INFLUENCE OF THE SELECTION METHOD ON THE STANDARD ERROR OF THE REGRESSION PARAMETERS: PRACTICAL POINT OF VIEW

Maria Font i Furnols

IRTA-Meat Technology Centre. Granja Camps i Armet. E-17121 Monells (Girona)

 

Summary

Lean meat percentage (LMP) is a parameter of pig carcass classification in the European Union and it is obtained by means of measurements with different kinds of automatic probes, that have been previously calibrated. To obtain the calibration equation the European Commission has developed some rules (Commission Regulation (EEC) Nš 2967/85 and its modification Nš 3127/94), that establish the number of carcasses to be dissected (120) and the fact that these have to be representative of the national or regional pig meat production. At the same time, the root mean square deviation of the errors (RMSE), measured about zero, has to be less than 2.5. Nevertheless the selection method has not been specified in the regulation and it can be done in different ways. The aim of this paper was to study, by means of resampling methods, the influence of the selection method on the regression parameters.

The lean meat percentage (LMP) was obtained by dissection and predicted by means of regression method in which the independent variables were fat thickness (g34fom) and the lean depth (m34fom) measured between the 3rd and the 4th last ribs, at 60 mm from the mid-line with Fat-o-Meter. The methods studied were random selection and three other selection methods depending on the percentage of samples selected in the group with low (m-s), medium and high (m+s) level of g34fom: 16%-68%-16% or normal distribution (se166816), 33%-33%-33% (se333333) and 40%-20%-40% (se402040). The data was divided into two sets of data that follow a normal distribution. One set of data is used for the calibration equation, and from this set different subsamples (n=120) were selected according to the four different selection methods by means of the surveyselect procedure of SAS software. From these subsamples the parameters of the regression equation were calculated. The validation set was used to obtain the root mean standard prediction error (RMSPE). This procedure was repeated 20 times.

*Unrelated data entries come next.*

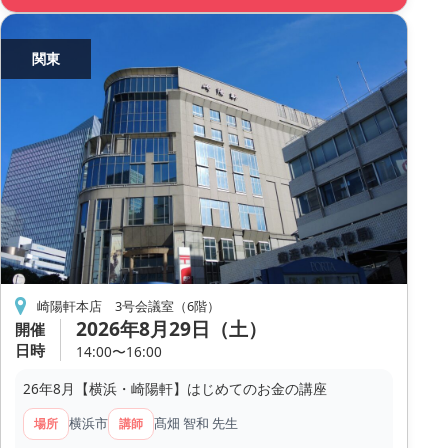
関東
崎陽軒本店 3号会議室（6階）
2026年8月29日（土）
開催
日時
14:00〜16:00
26年8月【横浜・崎陽軒】はじめてのお金の講座
横浜市
髙畑 智和 先生
場所
講師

Unimportant differences were detected in the distribution of the RMSE for the different sampling methods. The distribution of the s.e. of the different regression parameters showed the main differences, the s.e. of the g34fom being the most discriminant. Sampling with weighted extremes (se333333 and se402040) had the distribution with lower values, se402040 being the lowest. When the distribution of the RMSPE was evaluated unimportant differences can be seen depending on the selection method. When only 5% of the most extreme carcasses were taken into account, the RMSPE of the se333333 and se402040 had a tendency to have less higher values.

The influence of the sampling method in the standard error of the slope of the regression variables has been demonstrated from a practical point of view. The expected influence of the sampling method in the RMSPE, when only 5% of the most extreme carcasses were taken into account, cannot be demonstrated. It is probably due to the fact that the most extreme carcasses in the data set were not extreme enough.